Airline passenger traffic remains below 2019 levels, but is picking up. More than 1 million people passed through U.S. airport checkpoints each of the last 11 days, and on Sunday it reached more than 1.5 million for the first time in more than a year, the AP reported.

In making its case for easing restrictions, the groups cited the recent decline in reported new cases, hospitalizations and deaths related to COVID-19 in the United States. Nearly 45 million Americans, more than 13% of the population, have been fully vaccinated against COVID-19, according to the CDC.

"The time to plan for and chart a defined roadmap to reopen international travel is now," they wrote in a letter to White House virus response coordinator Jeffrey Zients.

The White House referred to remarks made by CDC Director Rochelle Walensky on Monday.

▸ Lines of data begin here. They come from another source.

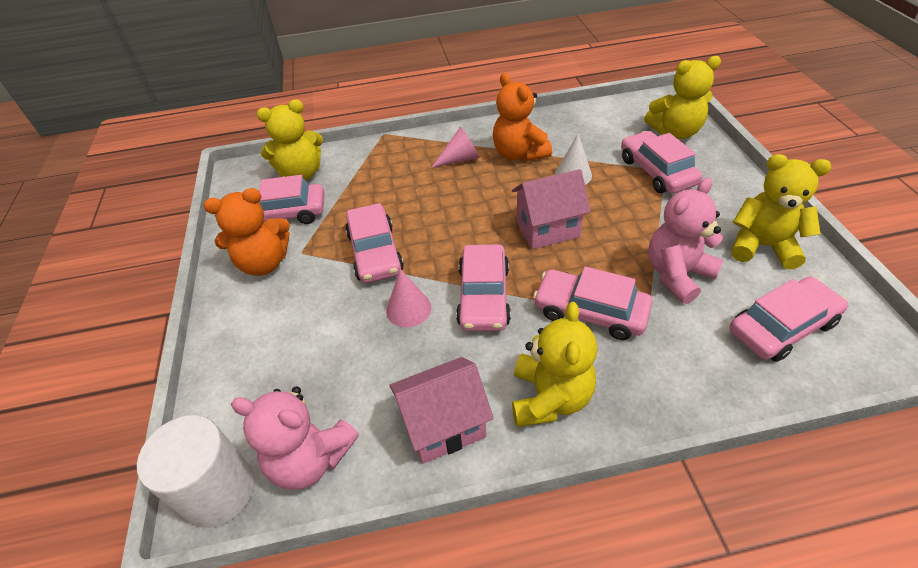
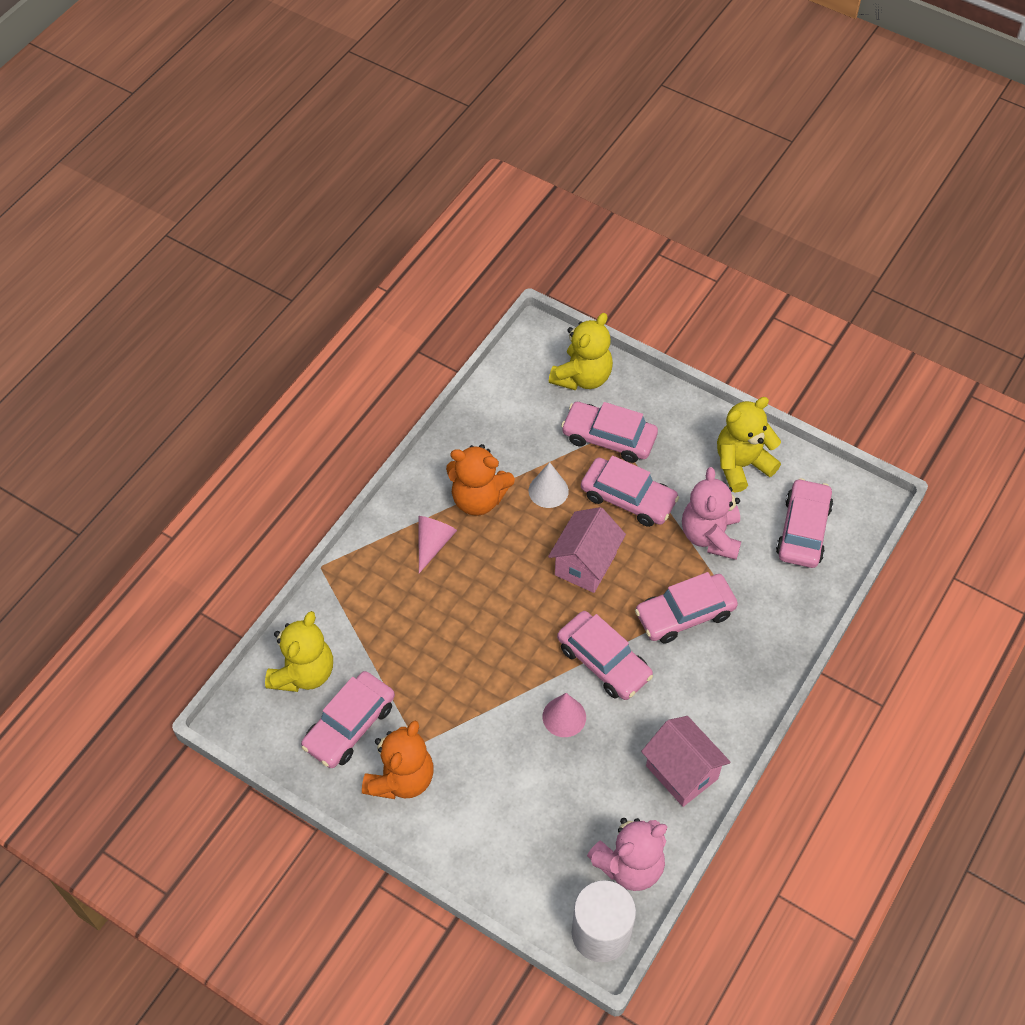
camera: 50 degrees left, 10 degrees up
pink car [345,203,404,283] -> pink car moved to [581,456,679,527]
pink house [389,357,494,464] -> pink house turned 60 degrees counterclockwise [641,716,730,807]
yellow teddy bear [512,302,597,427] -> none

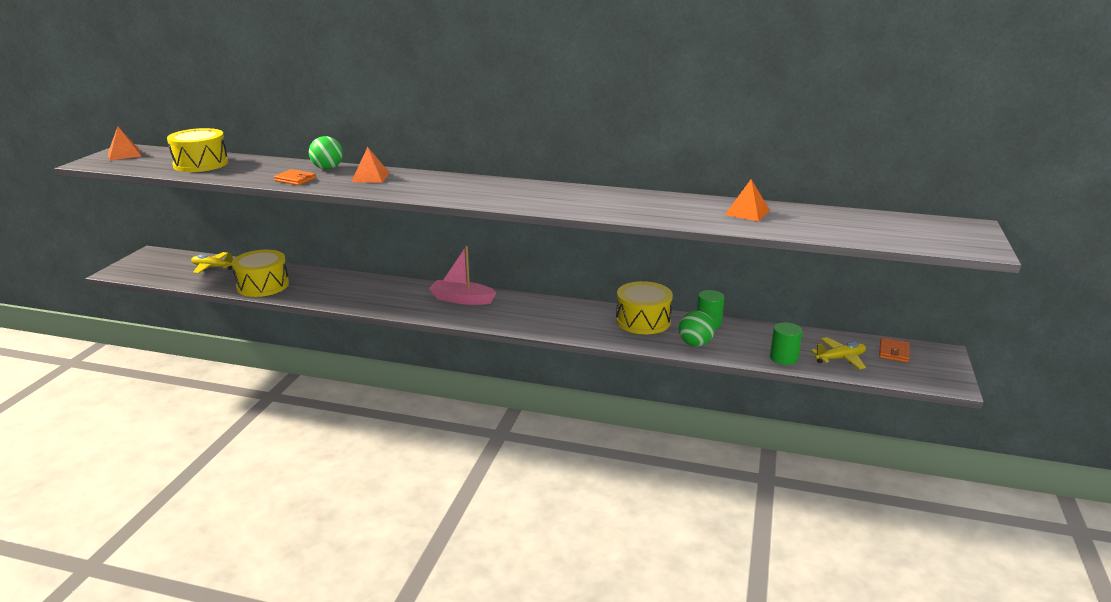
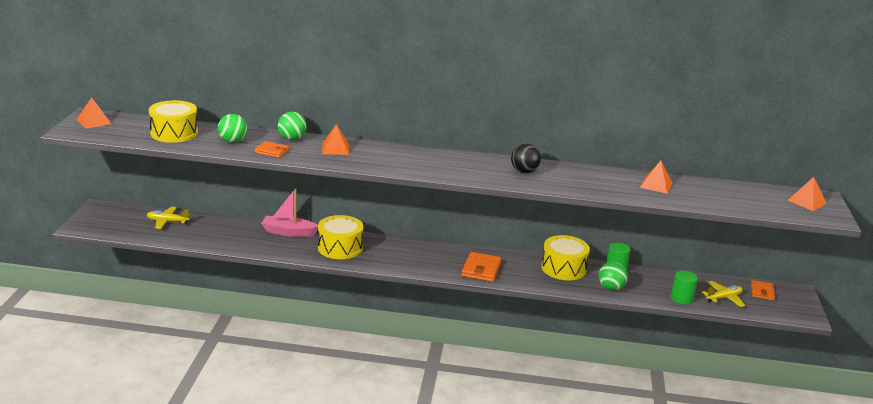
camera: 10 degrees left, 0 degrees up
yellow drum [232,250,289,297] -> yellow drum moved to [318,215,363,259]
pink boat [429,246,496,305] -> pink boat moved to [261,188,318,237]
none -> green ball [218,114,247,143]
none -> orange wallet [461,252,502,282]
none -> black ball [511,144,541,173]
none -> orange pyramid [787,177,827,211]

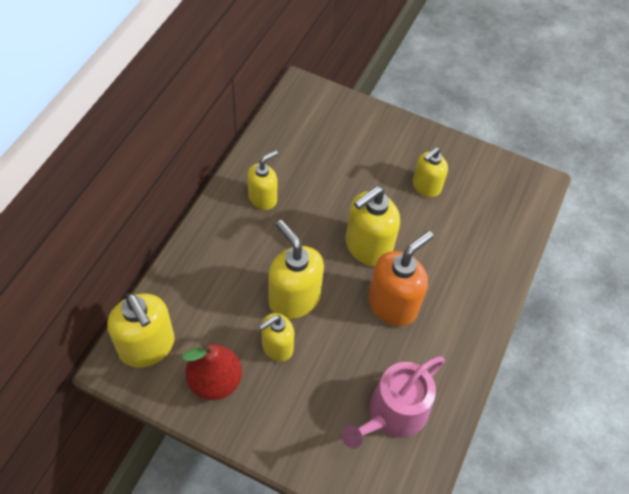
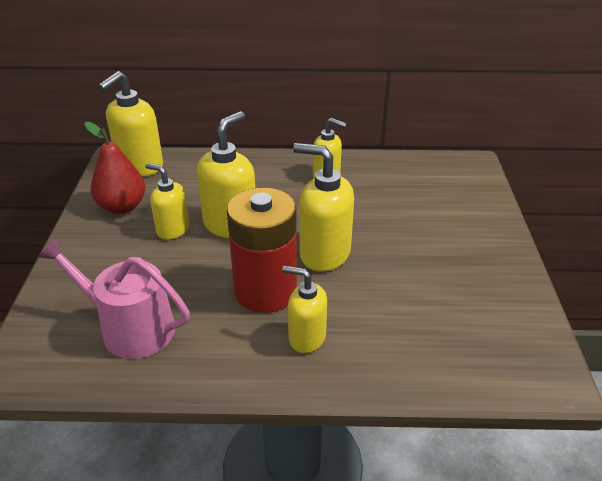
camera: 70 degrees right, 20 degrees down
orange soap dispenser [368,231,434,326] -> red battery [227,188,297,313]
yellow soap dispenser [413,147,448,197] -> yellow soap dispenser moved to [282,266,327,353]

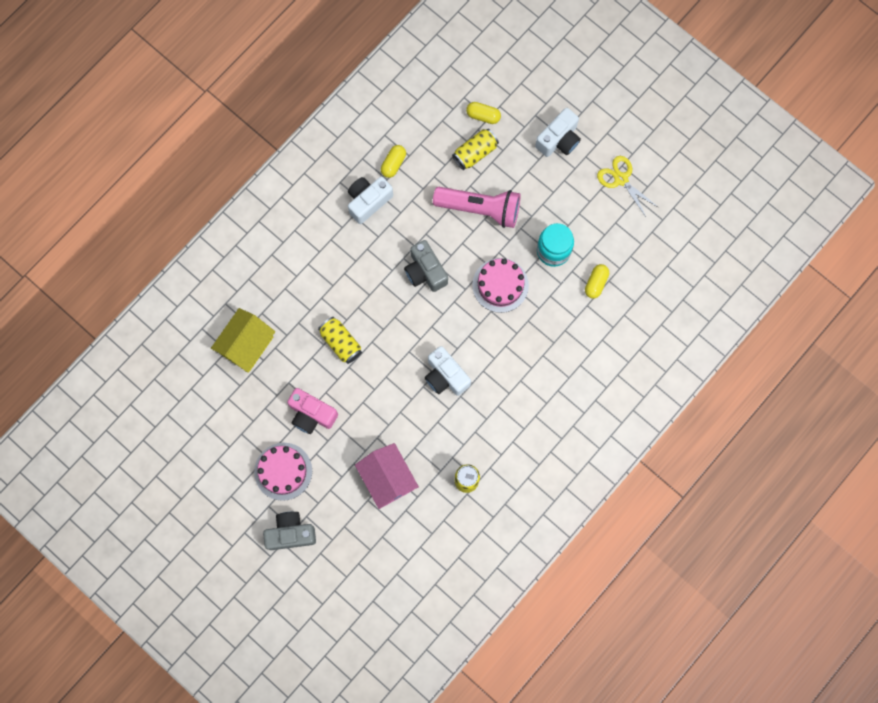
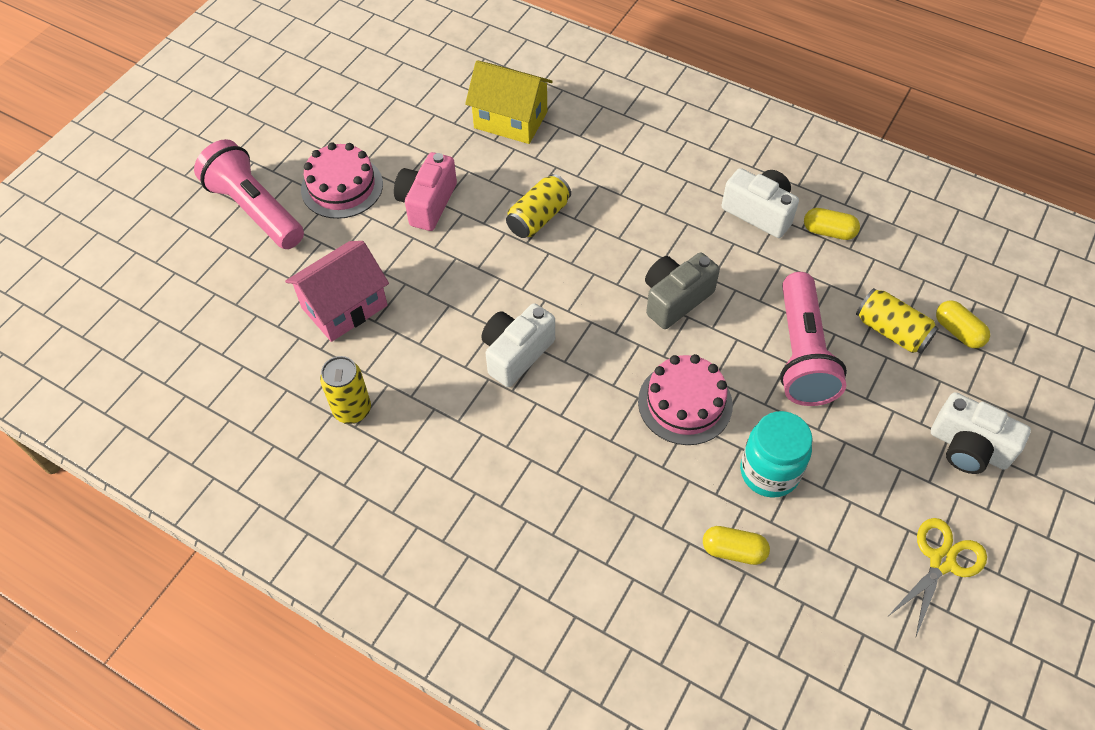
camera: 80 degrees right, 20 degrees down
grey camera [263,512,316,550] -> pink flashlight [194,139,304,249]
yellow capsule [466,102,501,124] -> yellow capsule turned 45 degrees counterclockwise [936,300,990,348]

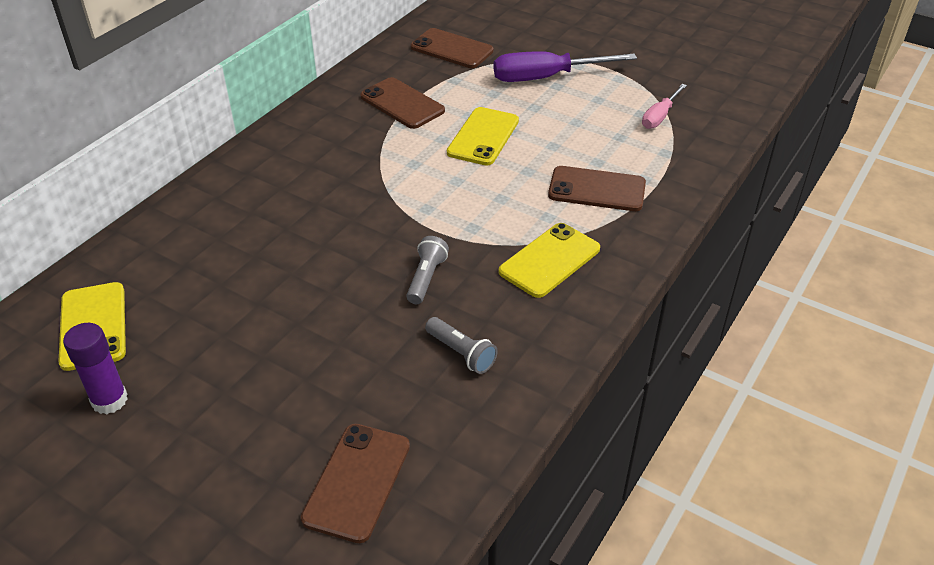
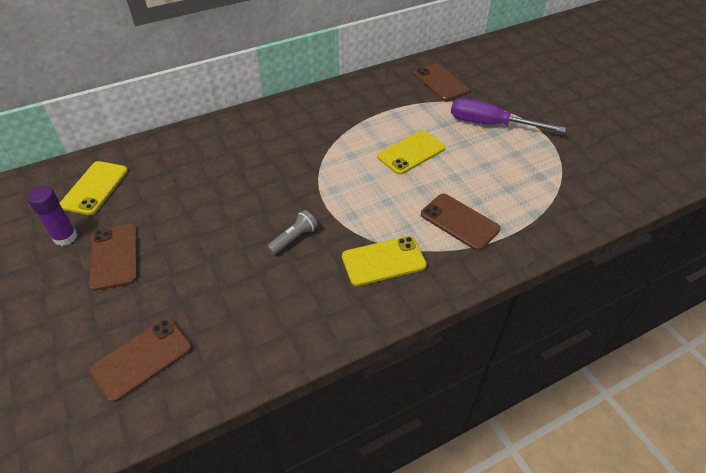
camera: 30 degrees right, 5 degrees up
brown phone [360,77,445,129] -> brown phone moved to [89,224,137,291]
grey flashlight [425,317,498,374] -> none
pink screwdriver [642,84,687,129] -> none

Walensky said the health agency is working on new guidance for people who are vaccinated, but raised concern about recent increases in new reported cases of coronavirus in many European countries.

"If we look at our European friends, we just don't want to be at this rapid uptick of cases again, and that is very possible that that could happen,' she said. "We are so close to vaccinating so many more people... Now is not the time to travel."


Fully-Vaccinated People Can Visit Unvaccinated Family and Friends: CDC

Fully-vaccinated people can visit unvaccinated family and friends without restrictions, but should restrict visits to one unvaccinated household at a time, the US. Centers for Disease Control and Prevention said Monday.

"In the setting that the unvaccinated people are from a single household, and all the unvaccinated people are at low risk of severe COVID-19 illness, no prevention measures are needed, so these visits could happen indoors with no mask or physical distancing," Tami Skoff, a CDC epidemiologist on the Clinical Guidelines Team of the Vaccine Task Force, said in a web briefing, CNN reported.

"And the example we like to give here is fully vaccinated grandparents can visit with their unvaccinated daughter and her unvaccinated children, assuming none of them are at high risk of severe disease. These visits can be done indoors with no masks or physical distancing," Skoff said.

"There is a growing body of evidence that suggests that fully vaccinated people are less likely to have asymptomatic infection, and therefore potentially less likely to transmit SARS-CoV-2 to others," Skoff added.

    "There's a lot of accumulating evidence that the currently available vaccines really helped to reduce or stop spread of this virus from fully vaccinated people to others," she said.

    Fully vaccinated means that it's been two weeks since a person has received the second dose of a two-dose vaccine or two weeks since receiving the single-dose Johnson & Johnson vaccine, CNN reported.

    But CDC officials said even fully vaccinated grandparents should not take their grandchildren to crowded places, such as church.